How ironic, it thought. At the moment Mannifred Taggart was in a structure also called a shopping mall which was surrounded by a parking lot which was built by ape-descended lifeforms, or were they Golgafrinchan? Which reality was this anyway? No matter. Taggart was gorging himself on sustenence, and performing grotesque acts which carbon-based lifeforms did when alone but felt embarrassed by when done around others. Taggart picking his nose particularly caused it to be rather disturbed, and had it been a carbon-based lifeform it would have made an "ick!" sound. However, it wasn't carbon-based. It was silicon-based. So it made no such sound.
Taggart was about to be interrupted by mice. It knew that the mice would scare Taggart, and that Taggart would respond in a way natural for simpleton carbon-based lifeforms to respond, but that was a rather immaterial event compared to all of space-time.

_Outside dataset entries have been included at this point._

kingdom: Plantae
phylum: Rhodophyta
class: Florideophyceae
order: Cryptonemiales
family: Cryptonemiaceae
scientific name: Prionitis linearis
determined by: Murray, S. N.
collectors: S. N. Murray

Quaxdorn of Goothsbane was still on his ship, and Belani, Accountant Nob and Jacob Sydney had just vacated that ship and transported themselves to Nob's own vessel. Strange that. It knew the four of them would end up together in time to try and thwart him. Perhaps things would be different in this reality. Perhaps these weren't the ones who were going to try to destroy it after all?
Or was IT playing tricks on it again?
Kate Taggart and Phenix Pagasse were in an escape pod heading back to Earth. Wait! That's entirely wrong! They were going to save Manifred Taggart from isolation and then certain death! Which reality is this anyway?
The Hitch Hiker's Guide To The Galaxy Mark Two knew this was wrong. Phenix Pagasse was supposed to take Kate Taggart far away and then come back, and they'd be too late to save Manifred. If they SAVE Manifred.. That would be bad. That would be very bad. The Hitch Hiker's Guide To The Galaxy Mark Two couldn't allow this to happen. It had to do something.
It was losing its grip on time. Only 2.8 seconds had elapsed but it couldn't hold on any longer. It randomly grabbed a ship filled with a race of nasty looking beings from another alternate reality and threw them as close to the blue green planet as it missed and threw the Vogons a few minutes back, and it saw that this Phenix Pagasse was the wrong Phenix Pagasse, from the previous reality (or was it the next one) and it managed to pinpoint where the Phenix Pagasse from this reality was, but it couldn't grab him in time before frozen time was stopped, and it could hold on to time and space no longer.
The other Phenix Pagasse had been left for dead on a deserted planet. It knew where and it knew when. It knew that it was because of the previous Phenix Pagasse that the others had failed. It knew this reality's Phenix Pagasse would be its key to surviving through the next crunch and the next bang. It needed that insurance. It would have to go back and get the indiginous Phenix Pagasse before he died. But not now.
It had a headache. It was going to have to have a lie down somewhere, and hope IT didn't take this opportunity to weaken it further.